# Hurricane or Spitfire? Remembrance Day confusion



## MarkOttawa (10 Nov 2006)

A letter sent today to the _Ottawa Citizen_:



> I'm confused. The story, "CF-18 jets, vintage aircraft to fly over war memorial" (City section, Nov. 10),
> http://www.canada.com/ottawacitizen/news/city/story.html?id=984e1718-79ee-4126-ac5d-efa4fe1c1211
> 
> shows a photo of an aircraft that is called a "Hurricane Spitfire" in the caption. Now there is a Hawker Hurricane fighter, and there is a Supermarine Spitfire fighter, but there is no such thing as a "Hurricane Spitfire".
> ...



Mark
Ottawa


----------



## Astrodog (10 Nov 2006)

So you're saying the 'Hurricane Spitfire' didn't defeat the German 'Focke Wolfe Messershmit' for air supremacy over the skies of England?


----------



## karl28 (10 Nov 2006)

◆ GIVEN ENTRIES
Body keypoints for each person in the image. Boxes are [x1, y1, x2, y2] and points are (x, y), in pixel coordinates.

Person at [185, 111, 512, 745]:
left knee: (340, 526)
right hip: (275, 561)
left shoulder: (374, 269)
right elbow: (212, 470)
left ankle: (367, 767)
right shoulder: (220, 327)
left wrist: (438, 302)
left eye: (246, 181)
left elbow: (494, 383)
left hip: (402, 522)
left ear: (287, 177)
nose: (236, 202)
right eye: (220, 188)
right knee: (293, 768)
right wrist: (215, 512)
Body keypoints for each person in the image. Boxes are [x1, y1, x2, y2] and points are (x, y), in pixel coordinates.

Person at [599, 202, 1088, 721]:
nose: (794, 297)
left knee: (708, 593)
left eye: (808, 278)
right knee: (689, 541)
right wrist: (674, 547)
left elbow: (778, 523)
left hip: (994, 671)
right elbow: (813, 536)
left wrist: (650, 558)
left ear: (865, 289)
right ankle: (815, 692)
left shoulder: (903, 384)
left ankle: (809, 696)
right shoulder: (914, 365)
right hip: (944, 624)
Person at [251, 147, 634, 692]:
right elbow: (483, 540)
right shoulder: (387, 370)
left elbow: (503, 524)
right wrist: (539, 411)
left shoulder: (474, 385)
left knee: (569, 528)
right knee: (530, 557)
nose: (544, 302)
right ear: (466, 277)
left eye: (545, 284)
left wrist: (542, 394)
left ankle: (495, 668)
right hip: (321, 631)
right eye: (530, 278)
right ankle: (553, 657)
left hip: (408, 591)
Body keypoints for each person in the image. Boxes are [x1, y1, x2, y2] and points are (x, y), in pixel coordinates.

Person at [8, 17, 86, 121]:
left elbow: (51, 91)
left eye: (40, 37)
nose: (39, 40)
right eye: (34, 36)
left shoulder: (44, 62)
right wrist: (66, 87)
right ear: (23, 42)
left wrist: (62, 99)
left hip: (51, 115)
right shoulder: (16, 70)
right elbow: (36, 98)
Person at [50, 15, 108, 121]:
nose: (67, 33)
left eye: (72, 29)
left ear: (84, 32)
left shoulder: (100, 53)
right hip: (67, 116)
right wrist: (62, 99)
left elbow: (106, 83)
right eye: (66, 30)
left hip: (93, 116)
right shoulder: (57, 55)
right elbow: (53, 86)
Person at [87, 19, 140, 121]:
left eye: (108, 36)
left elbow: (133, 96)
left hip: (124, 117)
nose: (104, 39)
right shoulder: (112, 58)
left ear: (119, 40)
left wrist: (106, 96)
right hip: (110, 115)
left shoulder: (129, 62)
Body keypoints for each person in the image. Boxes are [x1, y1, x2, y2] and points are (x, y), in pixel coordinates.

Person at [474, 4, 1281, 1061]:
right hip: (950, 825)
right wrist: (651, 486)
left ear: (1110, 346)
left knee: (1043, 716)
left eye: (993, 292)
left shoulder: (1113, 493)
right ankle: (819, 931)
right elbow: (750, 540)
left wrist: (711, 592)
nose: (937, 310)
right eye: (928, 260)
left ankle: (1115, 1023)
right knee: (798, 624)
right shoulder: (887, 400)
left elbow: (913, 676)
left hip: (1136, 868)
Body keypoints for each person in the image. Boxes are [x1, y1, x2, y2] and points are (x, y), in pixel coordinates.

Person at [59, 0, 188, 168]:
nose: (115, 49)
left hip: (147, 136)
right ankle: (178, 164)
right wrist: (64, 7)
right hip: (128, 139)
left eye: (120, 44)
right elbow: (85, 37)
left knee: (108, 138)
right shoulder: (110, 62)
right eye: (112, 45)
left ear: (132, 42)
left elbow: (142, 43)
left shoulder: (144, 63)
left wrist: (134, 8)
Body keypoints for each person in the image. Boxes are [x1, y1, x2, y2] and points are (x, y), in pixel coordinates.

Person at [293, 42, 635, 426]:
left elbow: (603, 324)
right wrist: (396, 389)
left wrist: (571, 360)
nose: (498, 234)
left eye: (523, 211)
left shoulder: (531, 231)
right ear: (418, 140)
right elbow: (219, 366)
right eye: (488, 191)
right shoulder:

◆ SET OF TASKS
A. List the usernames that head the posts in the Remembrance Day thread.
B. In the Remembrance Day thread, what name does the newspaper caption give the aircraft in the photo?
C. Does each statement agree with the Remembrance Day thread? (i) The newspaper story appeared in the City section. (ii) The letter writer says no Hawker Hurricane fighter exists. (iii) Astrodog's post refers to a German aircraft as the 'Focke Wolfe Messershmit'.
The material above is separate from the Remembrance Day thread.

◆ RESPONSES TO THE TASKS
A. MarkOttawa, Astrodog, karl28

B. "Hurricane Spitfire"

C.
(i) Yes: "(City section, Nov. 10)"
(ii) No: "Now there is a Hawker Hurricane fighter"
(iii) Yes: "the German 'Focke Wolfe Messershmit'"